++++ ENTRIES PROVIDED ++++

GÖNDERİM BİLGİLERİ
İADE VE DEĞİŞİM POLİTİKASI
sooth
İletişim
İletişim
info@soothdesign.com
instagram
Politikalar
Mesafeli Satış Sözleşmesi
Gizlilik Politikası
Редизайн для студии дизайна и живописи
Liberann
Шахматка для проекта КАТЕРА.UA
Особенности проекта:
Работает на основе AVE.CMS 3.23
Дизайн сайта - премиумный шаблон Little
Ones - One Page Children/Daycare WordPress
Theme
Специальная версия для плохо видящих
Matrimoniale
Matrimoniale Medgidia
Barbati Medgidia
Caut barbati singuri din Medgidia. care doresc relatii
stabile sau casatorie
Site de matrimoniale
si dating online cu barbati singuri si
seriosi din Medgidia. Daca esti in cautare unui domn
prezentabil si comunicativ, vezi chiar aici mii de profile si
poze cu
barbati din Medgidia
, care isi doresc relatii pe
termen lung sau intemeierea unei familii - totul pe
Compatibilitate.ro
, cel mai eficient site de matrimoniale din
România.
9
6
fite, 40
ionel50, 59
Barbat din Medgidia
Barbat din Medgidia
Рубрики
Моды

++++
++++ ENTRIES PROVIDED ++++

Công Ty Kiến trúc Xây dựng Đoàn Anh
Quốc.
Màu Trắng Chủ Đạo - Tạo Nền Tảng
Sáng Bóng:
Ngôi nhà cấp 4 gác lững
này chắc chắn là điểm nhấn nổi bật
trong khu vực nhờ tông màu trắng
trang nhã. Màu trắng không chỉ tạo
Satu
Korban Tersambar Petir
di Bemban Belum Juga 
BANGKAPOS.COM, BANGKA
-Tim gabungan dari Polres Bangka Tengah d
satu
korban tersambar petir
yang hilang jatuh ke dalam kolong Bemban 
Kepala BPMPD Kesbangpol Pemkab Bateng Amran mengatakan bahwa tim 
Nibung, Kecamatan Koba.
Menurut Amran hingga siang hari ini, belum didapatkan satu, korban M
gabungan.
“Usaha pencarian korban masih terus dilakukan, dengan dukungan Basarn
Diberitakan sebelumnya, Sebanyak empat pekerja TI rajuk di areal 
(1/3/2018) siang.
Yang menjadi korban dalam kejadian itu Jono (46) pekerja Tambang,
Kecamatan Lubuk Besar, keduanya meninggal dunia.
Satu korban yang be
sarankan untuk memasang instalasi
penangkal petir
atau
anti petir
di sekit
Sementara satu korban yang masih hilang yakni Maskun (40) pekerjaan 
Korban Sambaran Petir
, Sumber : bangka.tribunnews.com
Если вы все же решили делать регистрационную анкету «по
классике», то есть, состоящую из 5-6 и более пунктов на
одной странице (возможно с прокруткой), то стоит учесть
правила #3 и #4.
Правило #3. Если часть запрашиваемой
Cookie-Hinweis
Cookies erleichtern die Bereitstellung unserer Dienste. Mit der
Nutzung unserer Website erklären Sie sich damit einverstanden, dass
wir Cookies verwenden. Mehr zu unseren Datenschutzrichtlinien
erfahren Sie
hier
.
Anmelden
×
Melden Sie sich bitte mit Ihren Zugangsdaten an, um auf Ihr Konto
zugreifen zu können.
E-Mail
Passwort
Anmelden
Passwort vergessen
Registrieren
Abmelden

++++

### TASK STATEMENT
Which lines in the items above contain the word "sich"? Copy each of them in full.

### ANSWER TO THIS PROBLEM
Nutzung unserer Website erklären Sie sich damit einverstanden, dass
Melden Sie sich bitte mit Ihren Zugangsdaten an, um auf Ihr Konto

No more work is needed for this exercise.